|I'm a proud fan girl.|
It was devastating and heartbreaking and frustrating and all of those things at once. But it got me to thinking. Who am I most heartbroken for? Myself? Not really. I'm still a fan. Do I feel sorry for Cleveland? Kind of. We all have to get up this morning feeling like "we" came THIS CLOSE to greatness but ended up back in Cleveland, often called the "mistake on the lake." Do I feel sorry for the players?
And I know that they probably all get on airplanes and go back to their homes and families in different parts of the country and don't have to live here with the disappointment of another failed championship. They get their huge paychecks and forget about it, right?
Except, based on everything I've witnessed and read and heard, I don't think that's really the case with this team. They are much more than working professionals collecting a paycheck. They're a TEAM.
And I empathize with them because I've been a competitive athlete my whole life. I grew up in a competitive athletic family, and I know what sports disappointments are all about. I know that football losses ruin Thanksgiving dinners. I know that injuries ruin track seasons. I've cried over many of these things, not only for myself, but for my high school teams and my college teams. And I know the heart of an athlete. I know what our Cleveland Indians players are feeling right now. And I know that they will take this with them into next season and it will haunt them.
It will haunt them because of HOW CLOSE it was. I think a blow-out would have been easier to handle. I know this because I, too, came THIS close to a championship and it still haunts me to this day. When I was a senior in high school on the swim team, I lost a state championship by one-tenth of a second. I always wondered what my life would be like had I won. Would people have treated me different? Would I have liked myself better?
I will never know. But I do know that my feelings for the Cleveland Indians have not changed.
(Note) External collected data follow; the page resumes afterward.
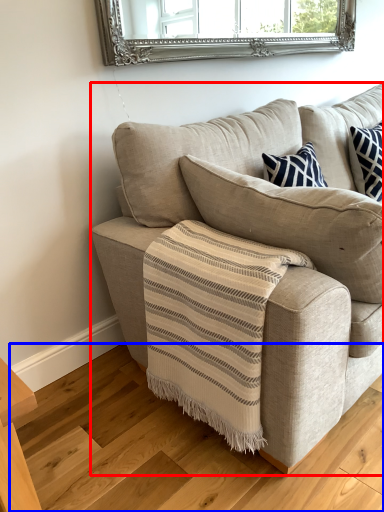
Question: Which point is closer to the camera, studio couch (highlighted by a red box) or stair (highlighted by a blue box)?

Choices:
 (A) studio couch
 (B) stair

Answer: (B)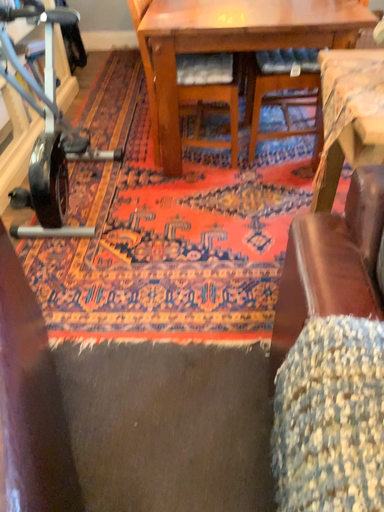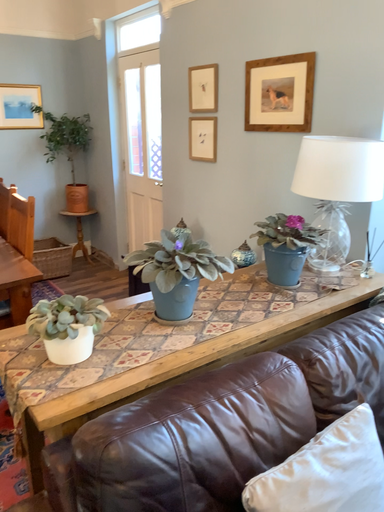
Question: How did the camera likely rotate when shooting the video?

Choices:
 (A) rotated right
 (B) rotated left

Answer: (A)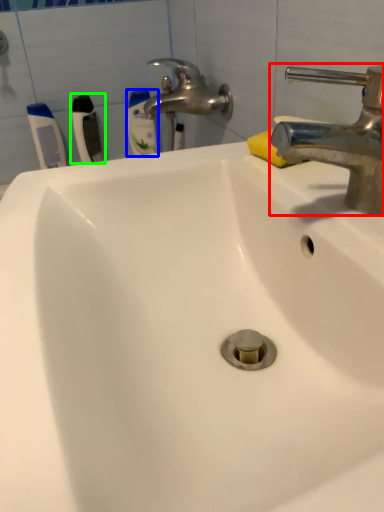
Question: Based on their relative distances, which object is nearer to tap (highlighted by a red box)? Choose from toothbrush (highlighted by a blue box) and toothbrush (highlighted by a green box).

Choices:
 (A) toothbrush
 (B) toothbrush

Answer: (B)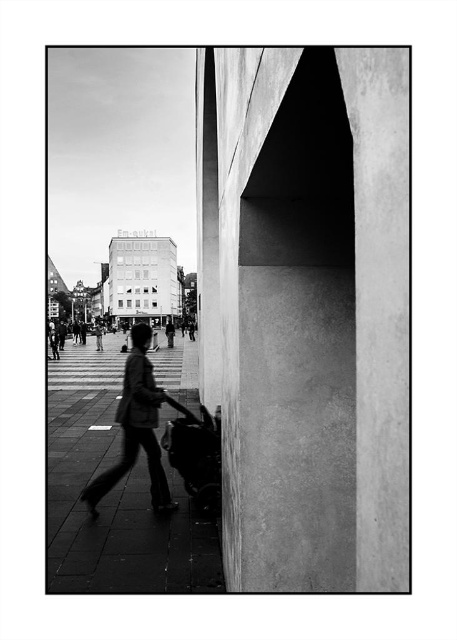
You are a photographer analyzing the composition of this black and white photo. You notice the matte black jacket at center and the metallic smooth baby carriage at center. Which object appears wider in the frame?

The matte black jacket at center appears wider than the metallic smooth baby carriage at center in the frame.

Based on the photo, you are a delivery robot navigating the street scene. You need to deliver a package to the smooth concrete sidewalk at center. The metallic smooth baby carriage at center is blocking your path. Can you move around it to reach the sidewalk?

The smooth concrete sidewalk at center is in front of the metallic smooth baby carriage at center, meaning the sidewalk is closer to you. Since the sidewalk is already in front of the carriage, you don not need to move around the carriage to reach it. You can proceed directly to the sidewalk.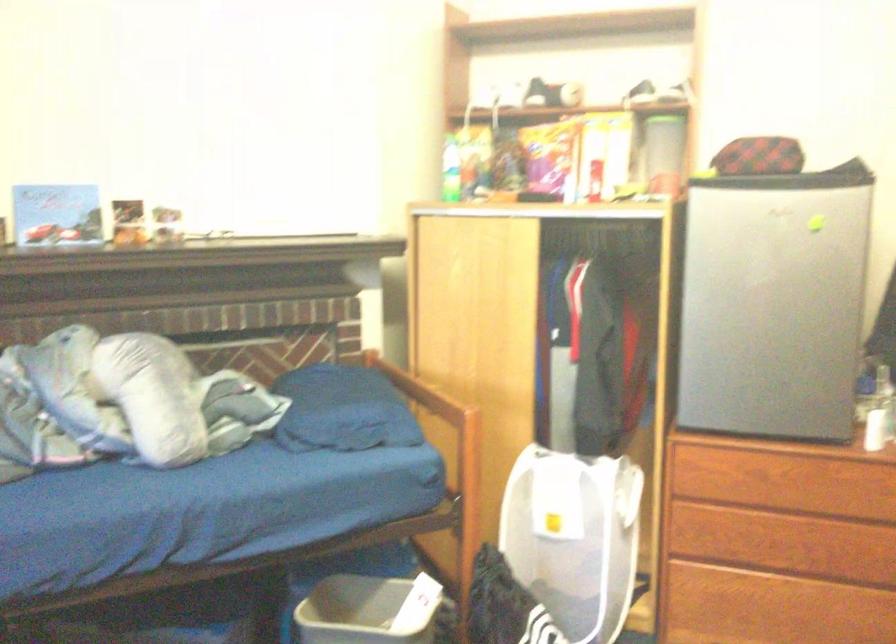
And it makes me realize that, as athletes, we do what we do because we love it. We come back the next year and try again. It took a long time for me to get back to the sport I truly love, but I swim now and I keep pushing my limits.
And it also makes me realize that we should never, as I have done in the past, let our sports performances define us or tell us whether we are worthy or not. And I will not judge professional athletes on whether they win championships or not. They can be heroes to us for so many more reasons. For making us realize the human potential. For taking us back to the kid inside us. And for their charitable contributions and actions. Those are the important things they give us.
And those are the things we should recognize in ourselves.